Christopher: We were a transitional band from Stabbing Westward when we first started, for sure. We had a lot of keyboards and programming. And then we just decided we don’t really want to be an extension of Stabbing Westward in any way, shape or form. We don’t even say the name of the band on the web site or MySpace page. We don’t play any Stabbing Westward songs. We are what we are and we want to judged and loved or hated on the merit of what we do now. Any pressure that we used to feel to try and bridge the gap between—it’s like, “Screw it. It’s just B.S. Fuck it. Life’s too short.”
Do you have any kind of message people should take away from your music?
Christopher: No.
[laughter]
Christopher: None. That’s entirely too serious. Each song is just an event in itself. I watch these guys live their lives. I used to be all autobiographical.
Johnny: Now everything’s good for you?
Christopher: Well, it’s just, like, you start to find yourself actually living a shitty life just to have something to write about. Like, “I’m gonna bang this really slutty chick while I’ve got a great girlfriend at home just so that I have turmoil that I can write about.” That’s just retarded. Now I watch them do it.
[laughter]
Johnny: His lyrics are based upon our lives now.
Christopher: Yeah, half the lyrics are based on those guys or just inspiration outside of self, which can be fun if you’ve spent 10 years writing about your darkest days.
[laughter]
Brent: That was really bad.
Christopher: So lame.
[laughter]
Brent: Are you recording this?
[laughter]
Do you have any goals for the band?
Christopher: Beyond getting him [Brent] laid tonight?
Johnny: Getting Jinxx an apartment, I think, is one.
Christopher: Yeah, getting Jinxx not living in our rehearsal studio eating canned ravioli.
[laughter]
Christopher: We want to make an album. We want to put it out and have people have a chance to listen to it and tour as much as possible. But I don’t think we feel any pressure to do much more than have a good time and make a living—well, probably won’t make a living, but have a good time and stretch it out. Just make music. We’d like to go to Japan .
Johnny: I want to go down to Australia .
Christopher: Australia ’s awesome.
Johnny: The Ill Niño guys were talking about South America . I’ve never been there.
Christopher: I’ve been to Costa Rica . That’s as far south as I’ve been.
Who are some of the other bands you’d like to go on tour with?
Christopher: Dixie Chicks.
[laughter]
Johnny: U2.
[laughter]
Christopher: I bet we wouldn’t get a soundcheck.
Johnny: I think it’s the whole Warped Tour kind of crowd we’d like to get in with.

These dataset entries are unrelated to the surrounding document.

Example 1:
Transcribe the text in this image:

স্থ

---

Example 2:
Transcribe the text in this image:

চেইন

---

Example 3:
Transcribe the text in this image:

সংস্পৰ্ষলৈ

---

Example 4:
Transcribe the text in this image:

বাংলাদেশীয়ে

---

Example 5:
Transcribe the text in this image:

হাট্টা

Christopher: Yeah, I think we want to do Warped Tour this summer as one of our biggest goals, actually. If we can get our record together quickly enough to get on Warped Tour, that would be awesome. Get a 55-gallon bucket of sunscreen and dip us in it every morning. Yeah, I think Warped Tour is what we really want to do. There’s a bunch of bands we like. We like Kill Hannah, My Chemical Romance and—
Johnny: Muse.
Christopher: Muse. I don’t particularly want to tour with Muse.

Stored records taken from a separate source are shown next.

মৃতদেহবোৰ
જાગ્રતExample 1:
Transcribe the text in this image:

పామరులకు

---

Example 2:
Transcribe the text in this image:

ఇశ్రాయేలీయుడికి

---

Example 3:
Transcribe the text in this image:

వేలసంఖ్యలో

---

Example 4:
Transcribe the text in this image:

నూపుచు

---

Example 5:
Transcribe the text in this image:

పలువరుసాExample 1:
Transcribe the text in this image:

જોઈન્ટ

Johnny: I wouldn’t mind it.
Brent: We’d have to practice a lot.
Christopher: Yeah, they’re really good.
From the time when you were starting out in Stabbing Westward to now, has it gotten better or worse for a new band?
Christopher: Worse.
Why?
Christopher: It’s harder to get signed, ’cause digital downloads, people are stealing music. The cheapest music to put out right now is hip hop because it costs virtually nothing to make. There’s no band, so when you tour, it’s, like, a couple dancers, two record players. You could literally do it without having any equipment. Rock music is expensive to make. It’s expensive to tour. If all the kids who like rock music download everything, there’s no money in it for the record labels and it makes them more hesitant to sign something that’s less likely to instantly sell a million records. So it’s harder to get signed now. But at the same time, digital music has also made it easier to reach a lot of people. We’ve already sold almost as many records as Stabbing in their first album, just on our own, unsigned.